注：本内容参考的是江南一点雨的这个公众号的文章及视频，需要数据源可以直接在他的微信公众号后台回复 bookdata.json 下载脚本，数据准备参考上一篇文章，文末有他视频和文章的链接。

复合查询

constant_score query

当我们不关心检索词项的频率（TF）对搜索结果排序的影响时，可以使用 constant_score 将查询语句或者过滤语句包裹起来。

GET books/_search
{
  "query": {
    "constant_score": {
      "filter": {
        "term": {
          "name": "java"
        }
      },
      "boost": 1.5
    }
  }
}

注：设置了boost后，查询结果中的_score都会变为和他一样的值。

bool query

bool query 可以将任意多个简单查询组装在一起，有四个关键字可供选择，四个关键字所描述的条件可以有一个或者多个。

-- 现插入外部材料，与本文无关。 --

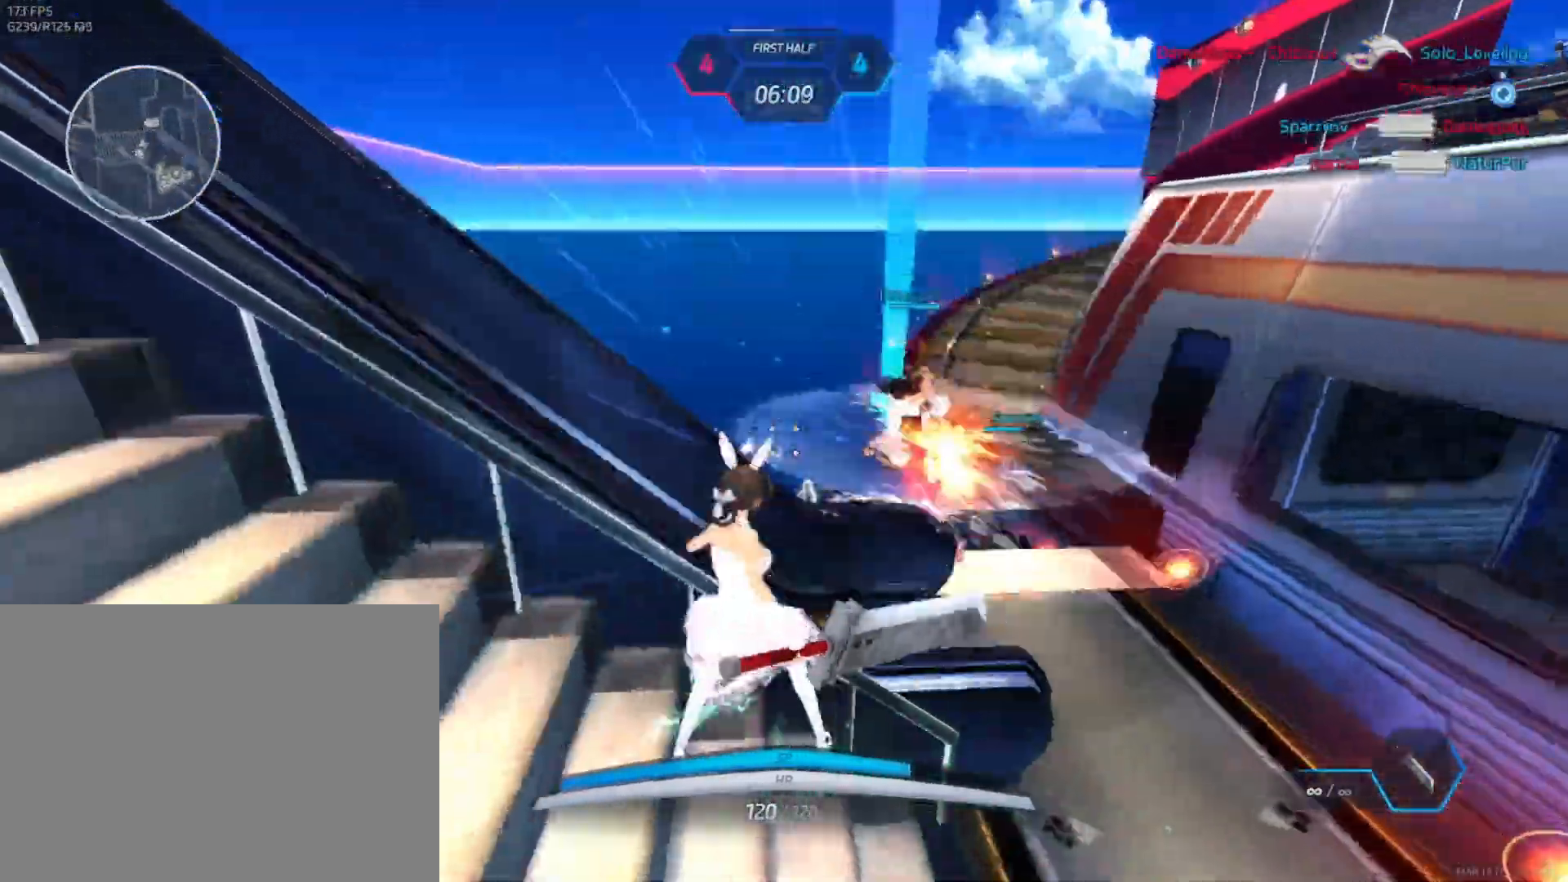
{"keys": ["d", "w"], "mouse": [], "events": [[67, "mouse_wheel", "down"], [83, "space", "up"], [200, "s", "down"], [250, "space", "down"], [283, "a", "up"], [283, "mouse_wheel", "up"], [300, "mouse_wheel", "down"], [317, "d", "down"], [317, "mouse_wheel", "up"], [367, "s", "up"], [400, "space", "up"], [467, "w", "down"]]}
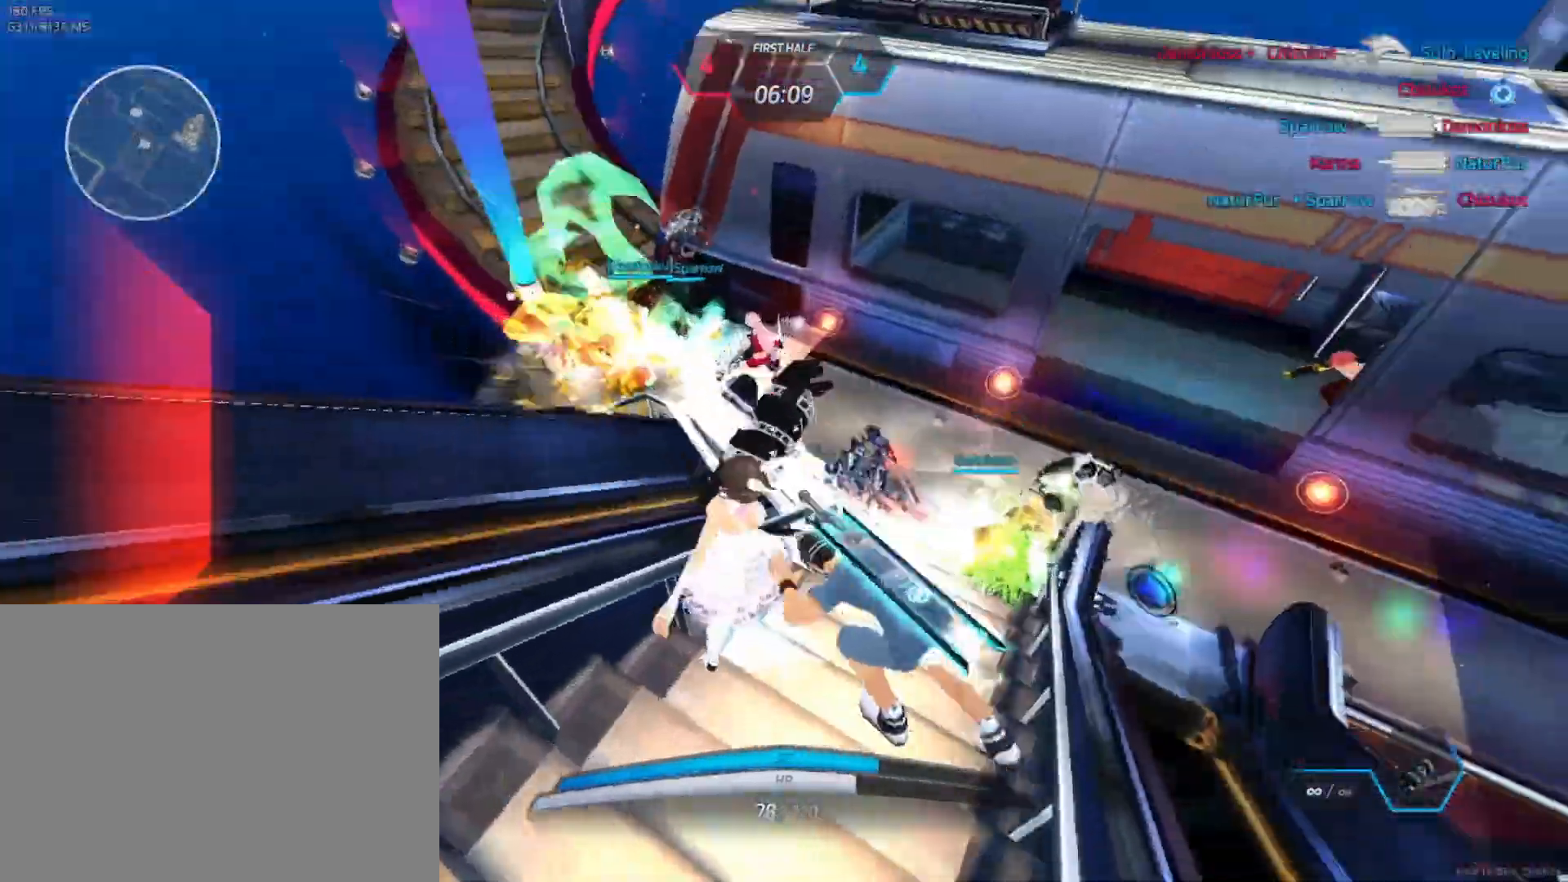
{"keys": ["d", "s", "space"], "mouse": [], "events": [[17, "w", "up"], [67, "w", "down"], [100, "d", "up"], [183, "d", "down"], [217, "w", "up"], [300, "space", "down"], [350, "space", "up"], [417, "s", "down"], [500, "space", "down"]]}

must：文档必须匹配 must 选项下的查询条件。
should：文档可以匹配 should 下的查询条件，也可以不匹配。
must_not：文档必须不满足 must_not 选项下的查询条件。
filter：类似于 must，但是 filter 不评分，只是过滤数据。

例如查询 name 属性中必须包含 java，同时书价不在 [0,35] 区间内，info 属性可以包含程序设计也可以不包含程序设计：

GET books/_search
{
  "query": {
    "bool": {
      "must": [
        {
          "term": {
            "name": {
              "value": "java"
            }
          }
        }
      ],
      "must_not": [
        {
          "range": {
            "price": {
              "gte": 0,
              "lte": 35
            }
          }
        }
      ],
      "should": [
        {
          "match": {
            "info": "程序设计"
          }
        }
      ]
    }
  }
}

这里还涉及到一个关键字，minmum_should_match 参数。minmum_should_match 参数在 es 官网上称作最小匹配度。在之前学习的 multi_match 或者这里的 should 查询中，都可以设置 minmum_should_match 参数。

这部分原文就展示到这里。